Saat ini dampak paling besar dari isu lingkungan dan energi adalah berasal dari pemanasan global. Permasalahan ini menjadi tugas yang perlu dipikirkan oleh setiap negara di dunia. Liwa Supriyanti, seorang pengusaha konstruksi baja, punya kiat jitu untuk membawa bisnisnya menghadapi isu serius tersebut.
Pemanasan global adalah proses pemanasan atmosfer bumi dan lautan karena peningkatan jumlah gas yang memerangkap panas, seperti karbon dioksida. Dua dari banyak cara untuk membantu mengurangi dampak perubahan iklim adalah dengan mengurangi jejak karbon dan menggunakan sumber daya terbarukan.

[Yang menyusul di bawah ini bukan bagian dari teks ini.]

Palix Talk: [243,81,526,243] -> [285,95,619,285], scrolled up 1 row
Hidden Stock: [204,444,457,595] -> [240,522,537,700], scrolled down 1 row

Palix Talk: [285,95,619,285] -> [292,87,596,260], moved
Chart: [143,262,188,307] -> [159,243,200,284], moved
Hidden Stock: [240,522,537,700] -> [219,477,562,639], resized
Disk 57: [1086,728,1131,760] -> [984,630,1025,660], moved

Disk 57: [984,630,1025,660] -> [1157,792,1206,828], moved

Yang dimaksud sumber energi terbarukan adalah tenaga Matahari dan angin. Dua sumber energi tersebut menghasilkan listrik tanpa melepaskan emisi karbon ke lingkungan. Sedangkan sumber energi yang tidak terbarukan adalah bahan bakar fosil yang berupa batu bara dan minyak. Keduanya melepaskan emisi gas rumah kaca saat dibakar untuk listrik dan melepaskan emisi saat diekstraksi dari tanah.
Di seluruh dunia istilah sumber energi terbarukan menjadi semakin umum dan sangat familiar karena kebijakan tersebut memiliki dampak lingkungan yang lebih kecil daripada bahan bakar fosil. Pilihan untuk beralih ke sumber energi yang ramah lingkungan menjadi sebuah keniscayaan.
Â
Meskipun begitu, setiap negara memiliki kebijakan yang berbeda-beda tentang bahan bakar fosil. Bahkan kebijakan pada satu negara (serikat) bisa berbeda-beda sesuai negara bagian masing-masing. Hal itu bukan menjadi masalah berarti jika tujuannya untuk menjaga kelestarian Bumi yang kita tinggali ini.
Sedangkan di Indonesia sendiri sedang menghadapi masalah besar berkenaan dengan pemanasan global dengan adanya deforestasi. Masalah itu dipicu akibat musnahnya sekitar 20 persen hutan alam pulau sebagai dampak dari produksi minyak sawit secara besar-besaran. Tentu saja hal ini menyebabkan sejumlah masalah lingkungan serius.
Kiat dari Liwa Supriyanti
Sebagai pengusaha yang usahanya memiliki dampak langsung terhadap lingkungan, Liwa Supriyanti tidak tinggal diam. Perempuan yang telah berkecimpung selama 20 tahun di industri perdagangan kimia dan baja itu telah bekerja keras untuk membuat perubahan dalam situasi ini.
Usaha ramah lingkungan pertama yang dilakukan Direktur perusahaan Gunung Prisma itu adalah dengan membuat baja dari besi tua. Seiring dengan peningkatan teknologi dari bisnisnya, Liwa membawa pada keluaran karbon dan upaya keberlanjutan mereka.
Perempuan yang meraih gelar sarjana Ekonomi dari Universitas Parahyangan Bandung itu percaya bahwa jika praktik berkelanjutan digunakan dalam skala besar maka akan mampu mengurangi perubahan iklim dan membawa keseimbangan kembali bagi planet ini. Upaya itu bertujuan agar usaha tersebut menjadi yang terdepan dalam membawa sumber daya terbarukan ke pabrik-pabrik di seluruh dunia.
Liwa Supriyanti berkomitmen untuk mengurangi jejak karbon dan meningkatkan kesempatan kerja di Indonesia. Perusahaan Gunung Prisma telah memproduksi baja berkualitas tinggi dengan energi terbarukan yang murah. Upaya tersebut benar-benar berdampak positif terhadap lingkungan.
Green Steel
Perempuan yang berusaha menyeimbangkan antara pekerjaan dan keluarga itu juga memiliki inisiatif untuk memperjuangkan adalah green steel, yakni sebuah komitmen hijau (ramah lingkungan) dalam industri mereka. Tidak hanya bagi Gunung Prisma saja, Liwa juga mendorong klien untuk mendukung komitmen yang telah dijalani oleh pihaknya.